The Hebrew University of Jerusalem released a report Tuesday evaluating the possible benefits of a night curfew by looking at curfews in France and in Melbourne, Australia. They found that after 12 days  of a curfew in France, the morbidity had gone down somewhat but that a lockdown was required anyway. In Melbourne, a curfew was used as part of a gradual exit from a lockdown and resulted in an infection rate of less than one.
While in recent months, the morbidity rate in the ultra-Orthodox community has gone down, on Tuesday the coronavirus commissioner in the ultra-Orthodox sector, Roni Noma, said that according to data from the corona tests, it appears that the ultra-Orthodox society is tested significantly less than the general public, according to the Walla site. The general public has 77 tests per 10,000 people performed per day, compared to only 26 in the ultra-Orthodox sector. The percentage of positive tests Tuesday in the sector was 4.7% compared to 2.8% in the general public. Also, out of 1,837 people who tested positive for the virus, 140 of them, or 8%, are from ultra-Orthodox society.
As the coronavirus cabinet met Monday night, in Bnei Brak, hundreds took part in a wedding in which few wore masks and there was no social distancing, with no interference from police. Increased fines for large gatherings have been proposed but have not gone into effect yet, apparently out of political considerations.
The Coronavirus Committee toured the Coronavirus Laboratory at Ben-Gurion Airport Tuesday and received a briefing on the procedures for incoming and outgoing passengers.
The visit follows controversy this week when it was revealed that measures for monitoring passengers returning from abroad, including countries deemed red, has been extremely lax. On Monday, the coronavirus cabinet approved the tightening of regulations for returning travelers and said that coronavirus testing will be required for all those who return to the country from abroad, and especially for those arriving from red countries. Anyone who is not tested will be required to enter a coronavirus hotel.

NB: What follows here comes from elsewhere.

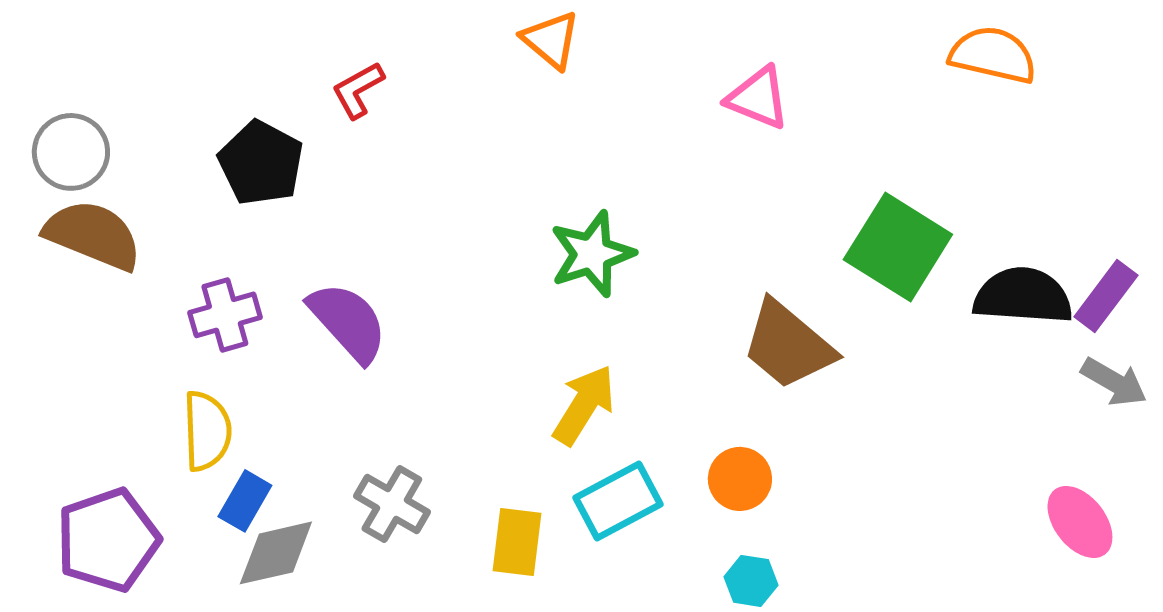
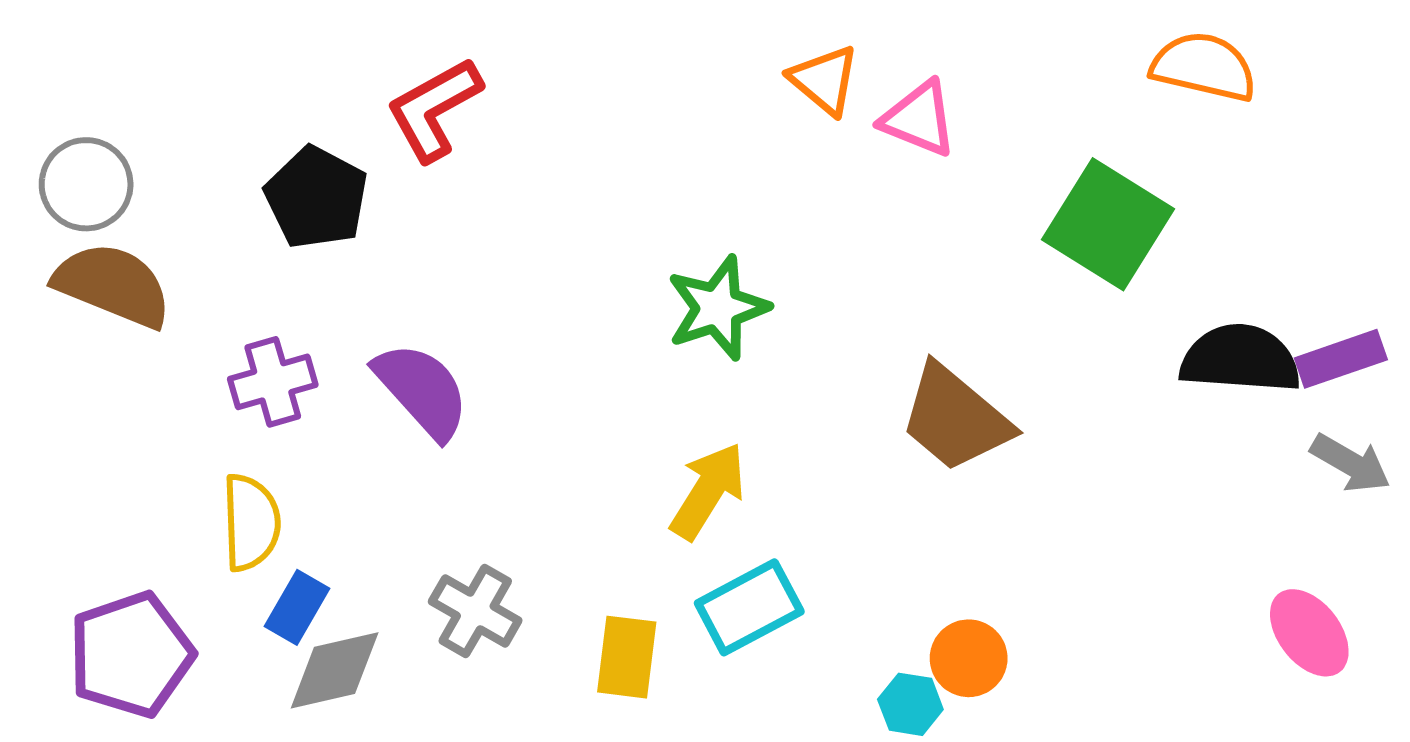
orange triangle: (551, 40) -> (824, 80), moved
red L-shape: (358, 90) -> (434, 109), size x1.5
green square: (898, 247) -> (1108, 224), moved
purple rectangle: (1106, 296) -> (1341, 359), turned 34
orange circle: (740, 479) -> (969, 658), moved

The committee's chairman, MK Yifat Shasha-Biton, emphasized, “We must find another way to manage the crisis correctly. A way that will take all the health, mental and economic consequences into account.”

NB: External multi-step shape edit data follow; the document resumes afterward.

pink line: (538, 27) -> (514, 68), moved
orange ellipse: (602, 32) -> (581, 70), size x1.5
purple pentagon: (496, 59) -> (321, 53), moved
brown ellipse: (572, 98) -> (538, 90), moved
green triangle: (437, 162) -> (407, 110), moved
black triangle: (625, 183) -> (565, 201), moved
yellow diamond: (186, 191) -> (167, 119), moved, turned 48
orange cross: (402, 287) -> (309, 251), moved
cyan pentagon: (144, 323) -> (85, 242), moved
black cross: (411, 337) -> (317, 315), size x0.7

During the airport visit Tuesday, Shasha-Biton suggested checking the procedure for conducting two negative tests for those entering the country, the first upon entry and the second after 5-7 days, thus shortening the isolation period, so that it would be possible to open the sky and encourage the public to be tested. The airport is prepared to accommodate many passengers, while conducting a large number of tests, all according to regulations.
Amnon Shmueli, director of border control at the Population Authority, warned that there is currently no way to enforce isolation for those entering the country, even for those who announce in advance that they do not intend to enter isolation.
According to reports, as many as 4% of passengers returning to Israel from Turkey and Serbia are infected with the coronavirus in recent weeks.
Maayan Hoffman and Jerusalem Post Staff contributed to this report.